Les deux fois où nous avons perdu dans la phase aller, ce sont les deux fois où nous avions joué deux matchs en trois jours. Je sais que sur ce rythme-là, on n’y arrive pas.
On a la meilleure défense du championnat, on est intenses, mais cette intensité à 6 tous les trois jours, on ne peut pas le faire. C’était insoluble comme équation.

En 2017, vous avez fait le doublé avec les Espoirs de Nancy. Aujourd’hui 6 d’entre eux évoluent encore en Betclic Élite et en Pro B. Avec l’effectif actuel, voyez-vous autant de joueurs réussir au plus haut niveau français ?
Je ne sais pas, je l’espère. J’en vois un peu moins aller en Betclic Elite. Il y a des joueurs qui vont passer professionnels dans ce groupe, c’est sûr.
Il faut se rappeler aussi de Bastien Vautier qui commençait en Pro B. On le voyait comme le grand pivot blanc, intelligent dans son placement, un peu soft… Aujourd’hui, c’est l’un des meilleurs intérieurs français en première division. Il faut laisser le temps au temps, qu’ils trouvent le bon coach, le bon club, et la personne qui saura les mettre en confiance pour qu’ils puissent continuer leur développement. C’est ce que je leur souhaite.

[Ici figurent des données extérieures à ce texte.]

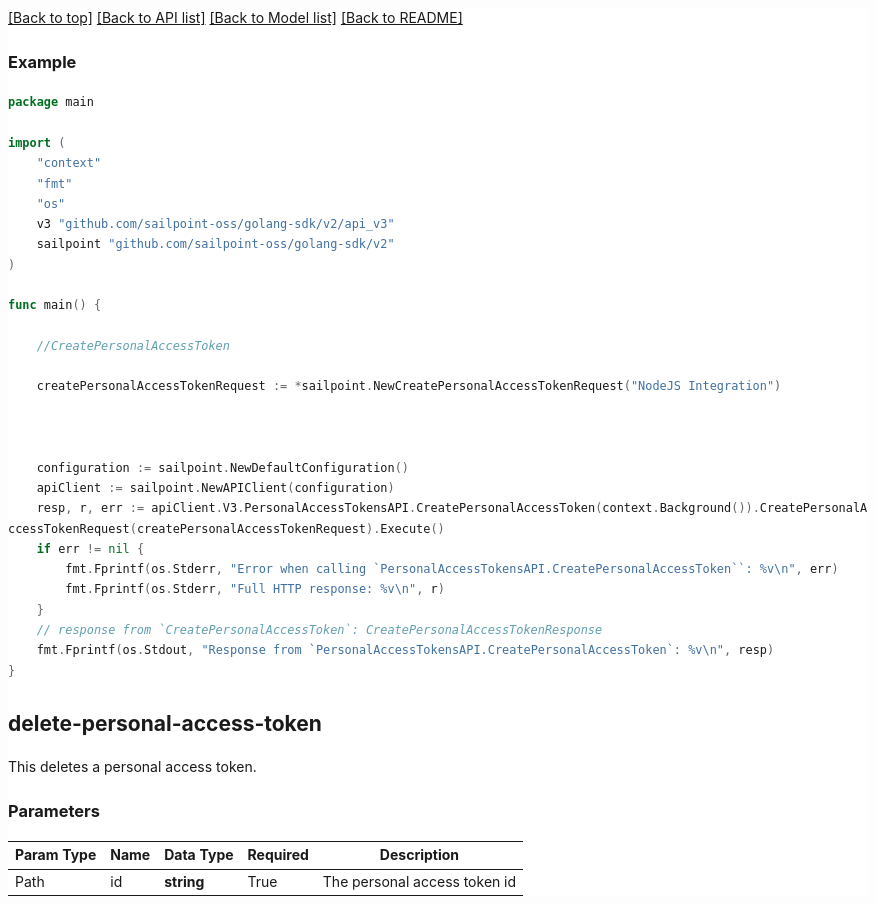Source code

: [[Back to top]](#) [[Back to API list]](../README.md#documentation-for-api-endpoints)
[[Back to Model list]](../README.md#documentation-for-models)
[[Back to README]](../README.md)

### Example

```go
package main

import (
    "context"
    "fmt"
    "os"
    v3 "github.com/sailpoint-oss/golang-sdk/v2/api_v3"
    sailpoint "github.com/sailpoint-oss/golang-sdk/v2"
)

func main() {

    //CreatePersonalAccessToken

    createPersonalAccessTokenRequest := *sailpoint.NewCreatePersonalAccessTokenRequest("NodeJS Integration")



    configuration := sailpoint.NewDefaultConfiguration()
    apiClient := sailpoint.NewAPIClient(configuration)
    resp, r, err := apiClient.V3.PersonalAccessTokensAPI.CreatePersonalAccessToken(context.Background()).CreatePersonalAccessTokenRequest(createPersonalAccessTokenRequest).Execute()
    if err != nil {
        fmt.Fprintf(os.Stderr, "Error when calling `PersonalAccessTokensAPI.CreatePersonalAccessToken``: %v\n", err)
        fmt.Fprintf(os.Stderr, "Full HTTP response: %v\n", r)
    }
    // response from `CreatePersonalAccessToken`: CreatePersonalAccessTokenResponse
    fmt.Fprintf(os.Stdout, "Response from `PersonalAccessTokensAPI.CreatePersonalAccessToken`: %v\n", resp)
}
```




## delete-personal-access-token


This deletes a personal access token.

### Parameters 
Param Type | Name | Data Type | Required  | Description
------------- | ------------- | ------------- | ------------- | ------------- 
Path   | id | **string** | True  | The personal access token id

Cela fait plusieurs années que vous êtes au SLUC. Vous êtes dans le monde de la formation depuis très longtemps. Qu’est-ce qui vous anime dans ce métier ? Ce qui vous rend fier ?
Ce qui me rend fier, c’est le plaisir de recroiser des joueurs que j’ai aidé à se développer.
J’aime les voir jouer, faire une belle carrière, les recroiser par la suite.
J’ai croisé Bastien (Vautier), Williams (Narace), Enzo (Goudou-Sinha) etc… On discute, ils prennent du temps, m’appellent pour que l’on se voit. Ce sont de bons moments, on se rappelle des souvenirs, on parle de la saison, on échange.
Les rôles ne sont plus les mêmes, je ne suis plus leur entraîneur, ni formateur. Je suis juste quelqu’un avec qui ils ont partagé de bons moments, comme des plus difficiles.
C’est sympa de les croiser sans pression avec du plaisir et de l’amitié.
Le plaisir, c’est que ce sont des adolescents lorsqu’ils arrivent, donc très malléables. On les voit évoluer, on partage pas mal de choses. Il y a beaucoup d’humanité dans ce métier. C’est ce qui m’intéresse.

La transmission me plaît beaucoup, je suis toujours à la recherche de nouvelles choses, de nouvelles idées, d’une nouvelle façon de faire pour permettre à mes joueurs de progresser.
Je suis parti en Espagne l’année dernière pour voir comment travailler un club espagnol, je suis revenu avec plein d’idées. Il y a des choses que l’on ne peut pas forcément faire au niveau professionnel.

Vous avez dit dans une interview pour Le Républicain Lorrain que vous regrettez qu’il n’y ait pas plus de collaboration entre la section professionnelle et amateure. L’éclosion d’une grande panoplie de joueurs sortant des centres de formation ces dernières années vous laisse optimiste quant à l’évolution de cette probable collaboration ?
Tout se passe bien entre la section professionnelle et amateure. Le projet pour Grotzinger est qu’il soit prêté, je pense que la Pro B est un très bon championnat pour lui. La NM1 aussi est très intéressante pour des joueurs de 20 ans. Il faut savoir être patient, et ne pas brûler les étapes, sinon ils se retrouvent dans un club où ils ne jouent pas.
Il va y avoir de la NM1 ou de la Pro B pour certains d’entre eux. À eux de saisir leur chance et d’être prometteur.
Avec mes joueurs, on va se voir demain ou mardi. Je vais faire le point avec l’ensemble de mes joueurs, qu’ils restent ou qu’ils partent. Nous verrons comment on gère la fin de saison.